Prolapse of pelvic organs such as the bladder, rectum, bowel and uterus have rapidly increased over the years as the baby boomer generation ages and the traumas of childbearing become apparent. Many women are either too shy or too embarrassed to even bring up the problem with their physicians. While it may be an embarrassing topic, living with these conditions without seeking medical help has consequences.
How Does it Happen?
The origin of a pelvic organ prolapse can usually be traced to the weakening of tissues as a baby passes through the birth canal. This stretching an tearing of tissues gradually worsens over time as gravity and estrogen loss results in the loss of collagen in the vaginal tissues and various muscles, fascia (bands of fibrous connective tissue), and ligaments. Babies born today are usually larger than those born a few generations ago, causing more trauma during birth. In addition, women today are heavier and have more weight pushing on their pelvic organs. It also doesn’t help if one is a smoker. The loss of connective tissue and the chronic smoker’s cough also factor in. a coughing asthmatic or one with chronic bronchitis is also more prone to prolapse and incontinence. Occasionally, these problems occur in women who have never had children or have had cesarean sections.
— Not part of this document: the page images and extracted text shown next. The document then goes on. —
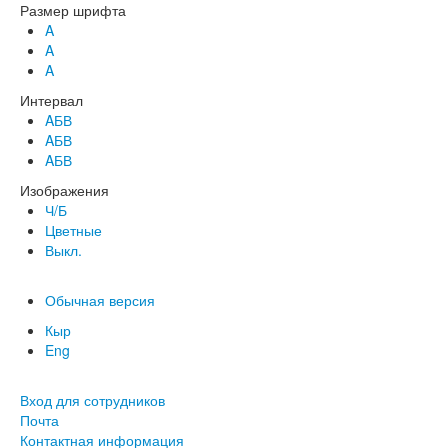
Размер шрифта
A
A
A
Интервал
AБВ
AБВ
AБВ
Изображения
Ч/Б
Цветные
Выкл.
Обычная версия
Кыр
Eng
Вход для сотрудников
Почта
Контактная информация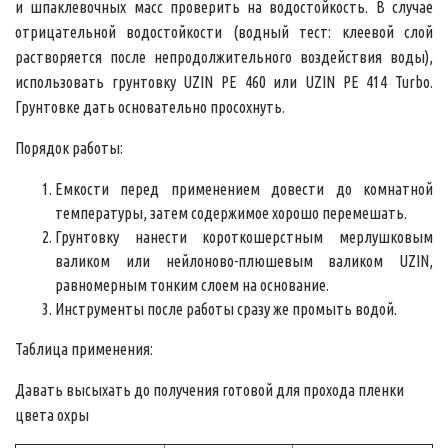
и шпаклевочных масс проверить на водостойкость. В случае
отрицательной водостойкости (водный тест: клеевой слой
растворяется после непродолжительного воздействия воды),
использовать грунтовку UZIN PE 460 или UZIN PE 414 Turbo.
Грунтовке дать основательно просохнуть.
Порядок работы:
Емкости перед применением довести до комнатной
температуры, затем содержимое хорошо перемешать.
Грунтовку нанести короткошерстным мерлушковым
валиком или нейлоново-плюшевым валиком UZIN,
равномерным тонким слоем на основание.
Инструменты после работы сразу же промыть водой.
Таблица применения:
Давать высыхать до получения готовой для прохода пленки
цвета охры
This is explained by one’s inherited weakness of supporting structure.
A Look at the Symptoms
The general symptoms of pelvic organ prolapse include a sensation of fullness or heaviness in the vaginal region. A woman finds a bulge starting to protrude through the vaginal opening. Sometimes the entire vagina or uterus may protrude between a woman’s legs.
Others find physical activity difficult because of the incontinence that often accompanies the prolapse. It takes a careful examination by a gynecologist or urogynecologist to precisely diagnose whether the defect is a cystocele/urethrocele (bladder and urethral prolapse), a rectocele (rectal prolapse into the vagina), an enterocele (small bowel into the vagina) or a uterine prolapse (the uterus descending down the vaginal canal).
Diagnosis of pelvic prolapse includes a complete history and physical examination. “Bladder studies,” performed with a computerized machine, are often required to make a specific diagnosis.
Treatment Options
Nonsurgical Treatments include the use of pessaries. These are latex, or rubber devices that are placed inside the vagina to hold back the prolapsing structures. Some women even find the use of a tampon to function a similar manner. Unfortunately, the well-known Kegel exercises have essentially no effect on pelvic organ prolapse but may be helpful for incontinence.
Surgery is often needed to repair the weakened tissues that bulge into and out of the vagina. However, surgical repair of the cystocele remains one of the most difficult challenges in female pelvic floor reconstruction. Failure rates of traditional “anterior colporrhaphy” range from 20 to 40 percent. New techniques using biologic tissue or polypropylene mesh have dramatically reduced these failures to less than 10 percent. Unfortunately, most gynecologists, urologists, and even urogynecologists have not been trained in laying down tissue or mesh in the repair of these vaginal hernias. The use of tissues, such as human or pig dermis carries its own risks, including rejection and infection. The use of polypropylene mesh also has added risks of erosion into the vagina or bladder.
With improving techniques and technology, these risks have been lowered, and acceptance of these methods in the United States has increased dramatically. The European and Australian medical communities are about five years ahead of the United States. They deserve the credit for the changes affecting American urogynecology today.